What the exercise asks: Across the whole listing, filter for the string "KORTERIÜHISTUS" and copy every line that has it.

** Opening Given information block **

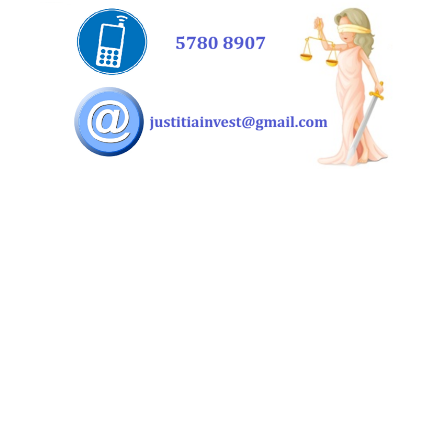
JUHATUSE LIIKME ÕIGUSED, KOHUSTUSED, VASTUTUS
MAKSEKÄSU KIIRMENETLUSEST
JUHATUSE TÖÖ PRAKTILINE KORRALDAMINE
KORTERIOMANIKE ÜLDKOOSOLEK
OTSUSE VASTUVÕTMINE KIRJALIKULT
ÜLDKOOSOLEKU OTSUSE VAIDLUSTAMINE
VÕLGNIKUD KORTERIÜHISTUS
KORTERIÜHISTU PÕHIKIRI
KORTERIOMANIKU TEABEÕIGUS
SUNDVÕÕRANDAMISNÕUE
ANDMEKAITSEST KORTERIÜHISTUS
ÜMBEREHITUSED. VASTUTUS KAHJU TEKITAMISEL
PARKIMISE KORRALDAMINE
KODUKORD, KASUTUSKORD, ERIKASUTUSÕIGUS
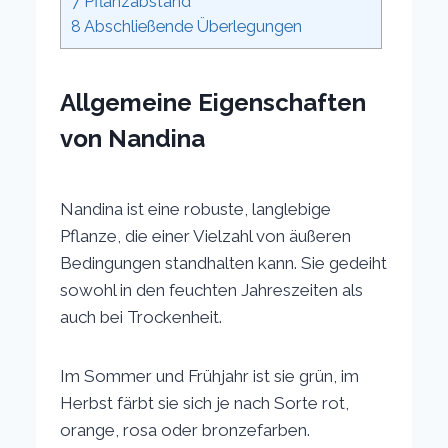
7
Pflanzabstand
8
Abschließende Überlegungen
Allgemeine Eigenschaften
von Nandina
Nandina ist eine robuste, langlebige
Pflanze, die einer Vielzahl von äußeren
Bedingungen standhalten kann. Sie gedeiht
sowohl in den feuchten Jahreszeiten als
auch bei Trockenheit.
Im Sommer und Frühjahr ist sie grün, im
Herbst färbt sie sich je nach Sorte rot,
orange, rosa oder bronzefarben.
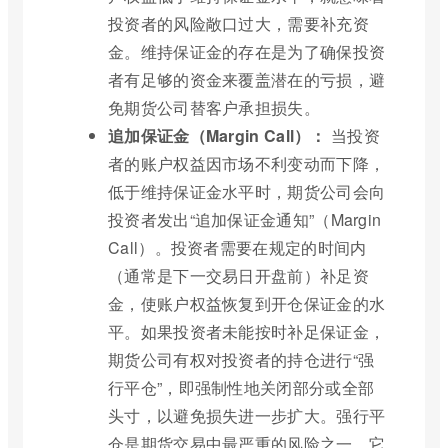
投资者的风险敞口过大，需要补充资
金。维持保证金的存在是为了确保投资
者有足够的资金来覆盖潜在的亏损，避
免期货公司替客户承担损失。
追加保证金（Margin Call）：
当投资
者的账户权益因市场不利变动而下降，
低于维持保证金水平时，期货公司会向
投资者发出“追加保证金通知”（Margin
Call）。投资者需要在规定的时间内
（通常是下一交易日开盘前）补足资
金，使账户权益恢复到开仓保证金的水
平。如果投资者未能按时补足保证金，
期货公司有权对投资者的持仓进行“强
行平仓”，即强制性地关闭部分或全部
头寸，以避免损失进一步扩大。强行平
仓是期货交易中最严重的风险之一，它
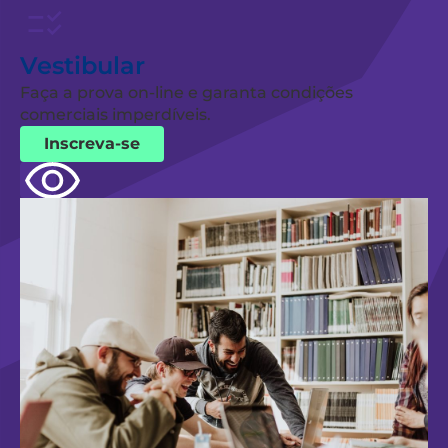
Vestibular
Faça a prova on-line e garanta condições
comerciais imperdíveis.
Inscreva-se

** Closing Given information block **

Reply to the task:
VÕLGNIKUD KORTERIÜHISTUS
ANDMEKAITSEST KORTERIÜHISTUS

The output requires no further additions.